Onex Corp. – through its newly formed subsidiary Mid-Western Aircraft Systems – told the Wichita plant’s nearly 6,000 machinists in a memo that they will receive letters at their homes today indicating whether they would be offered jobs with the new company.

Machinists who receive an employment offer will be told in the letter to report to work as usual on Monday, according to the memo. As many as 2,000 people could receive letters saying they won’t be hired. Those workers will be told not to report to work Monday but will continue to receive pay and benefits through Boeing until the sale closes, the memo said.

The letters are going out only to the Wichita plant’s machinists, whose union has completed contract negotiations. Machinists at Boeing’s Oklahoma facilities are represented by a different union. Onex must negotiate eight labor contracts with the seven unions representing workers at the three facilities affected by the sale.

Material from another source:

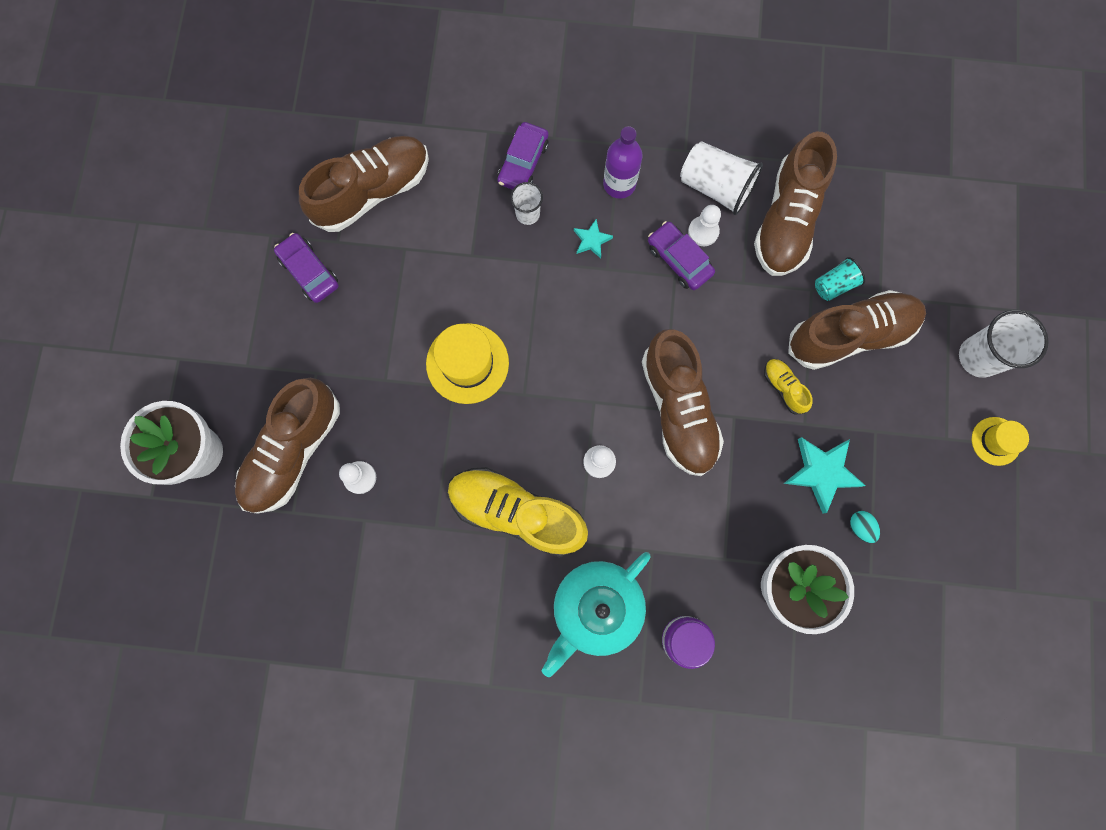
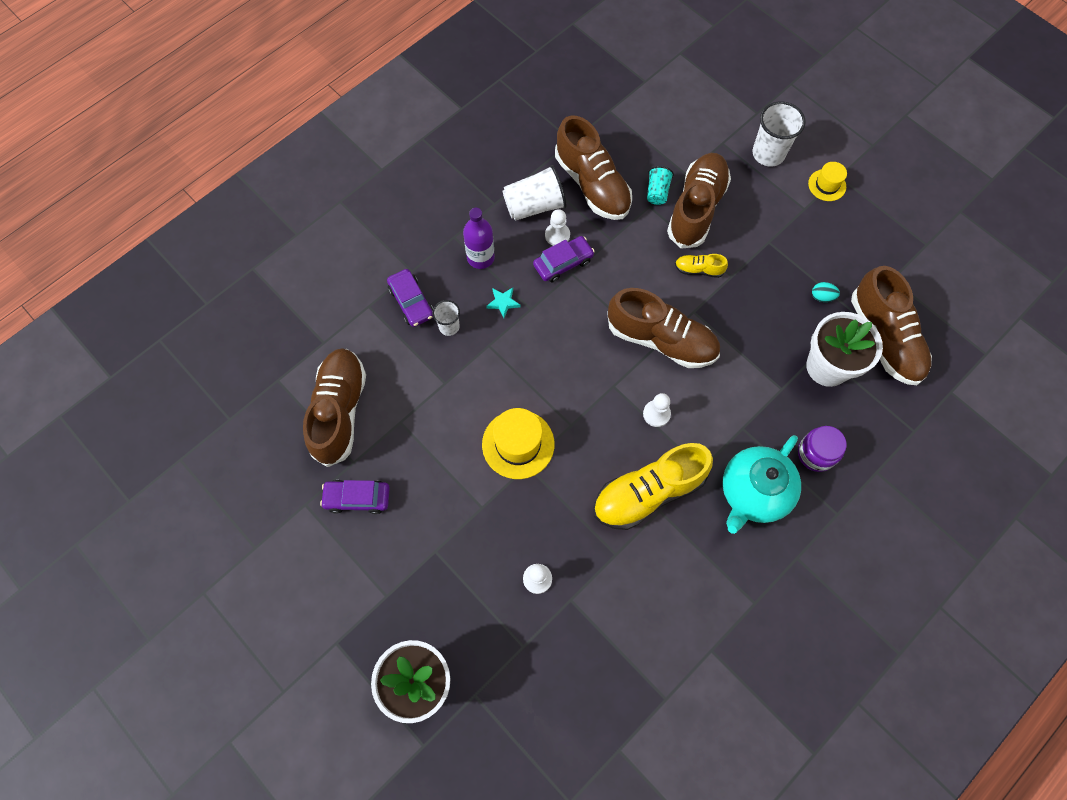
camera: 50 degrees left, 10 degrees down
brown shoe [235,378,340,514] -> brown shoe moved to [851,266,932,385]
turquoise teapot [542,552,651,677] -> turquoise teapot turned 45 degrees clockwise [723,435,801,534]
purple car [648,221,715,290] -> purple car turned 150 degrees clockwise [533,236,595,283]
turquoise star [783,437,866,513] -> none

Workers and their unions were caught by surprise by the timing of the job offers and the decision to bar workers not hired by the new company from their Boeing jobs on Monday.

Last month, Boeing sent 60-day layoff notices to 9,300 workers at its plants in Wichita, Tulsa and McAlester, Okla. Those layoffs had been scheduled to start last week and continue through May 27.

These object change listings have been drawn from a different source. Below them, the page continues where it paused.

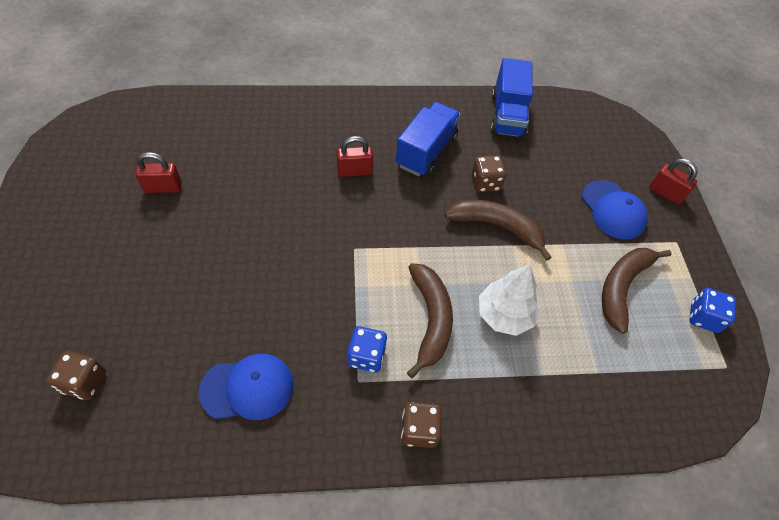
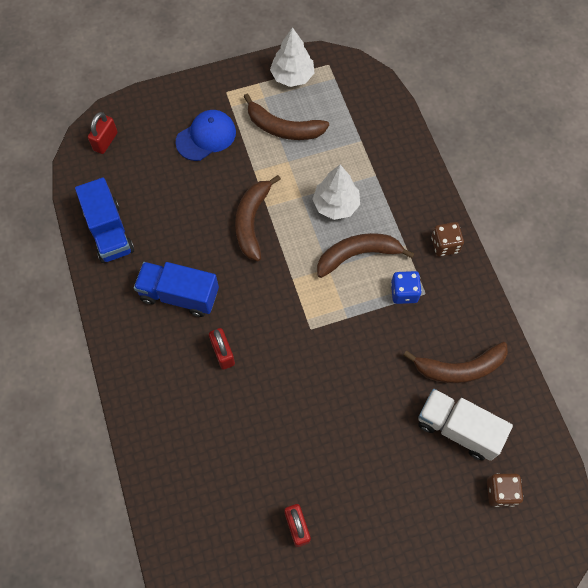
camera: 100 degrees left, 10 degrees up
blue cap [198,354,294,420] -> brown banana [403,342,508,384]
brown dice [472,155,506,192] -> none
blue truck [490,58,533,138] -> blue truck turned 75 degrees clockwise [75,178,134,263]
red padlock [649,159,698,205] -> red padlock moved to [88,112,118,154]
blue dice [689,288,736,333] -> white tree [270,27,314,87]
none -> white truck [418,389,513,461]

But last week workers received another memo telling them that the layoffs would occur between June 2 and June 15 after the sale was completed.

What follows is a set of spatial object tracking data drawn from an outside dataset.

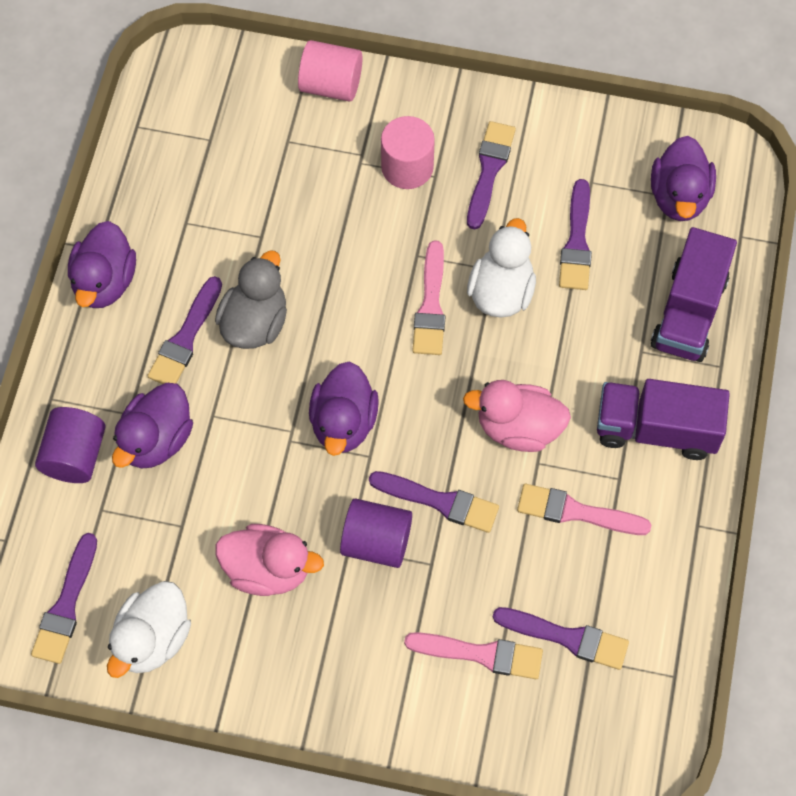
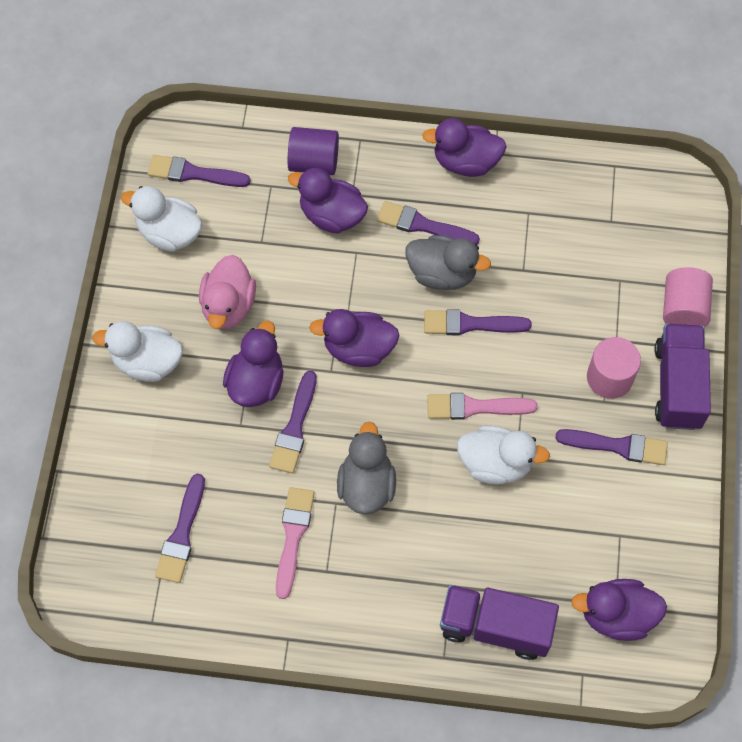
camera: 85 degrees right, 0 degrees up
purple cylinder [340,498,412,568] -> purple duck [223,321,284,407]
pink brush [404,632,543,679] -> none
pink duck [463,380,571,452] -> grey duck [337,421,396,514]
purple brush [559,179,592,290] -> purple brush moved to [424,309,532,335]
purple truck [597,379,730,460] -> purple truck moved to [654,324,711,430]
none -> white duck [92,321,183,382]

“I don’t know how having a clearer view of the future is applying pressure to the union vote,” said Boeing spokesman Craig Martin. “Our commitment is to tell employees everything we know as soon as we know, and this is just playing out that commitment in this particular regard.”

Martin said he did not know how many machinists would lose their jobs.

Onex officials could not immediately be reached for comment.

The offers come on the brink of Tuesday’s vote by Boeing’s largest union on a contract proposal from Onex asking workers to accept a 10 percent pay cut and agree to other concessions.

The International Association of Machinists and Aerospace Workers has said the company plans to offer jobs to between 4,000 and 4,500 of its nearly 6,000 at the Wichita plant.

A representative from the machinists union did not immediately return a phone call for comment.

But Bob Brewer, Midwest director for the Society of Professional Engineering Employees in Aerospace, called it “another botched attempt” at trying to move the sale of the Wichita plant forward.

SPEEA, which is still in negotiations with Onex, expects to have a final contract offer from the company next week, and will put it before the union’s membership the week after that, he said.

While the latest move by Onex does not directly affect the engineers and other professionals SPEEA represents, it is being closely watched by that union, which expects similar treatment as it winds up negotiations.

“We are outraged at the way the employees are being treated at the Wichita facility,” Brewer said. “This is the same old outdated, mean-spirited, misguided management tactics we have seen in the past.”

Onex agreed earlier this year to buy Boeing’s huge commercial aircraft plant in Wichita, plus other sites in Tulsa and McAlester, Okla., for $900 million cash and the assumption of $300 million debt. The sale is part of Boeing’s strategy to focus its commercial aircraft business on design and final assembly.

There would be changes at the plants even if the sale to Onex were to fall through. That could include downsizing the facility and work force or selling off parts of the whole plant, Martin said.

“We believe the sale to Onex is by far the best alternative to everyone concerned,” Martin said. “They are committed to working with the community. They look forward to investing substantial sums in the facility to make it more efficient and to winning new business which ultimately leads to more stable jobs and more jobs in Wichita.”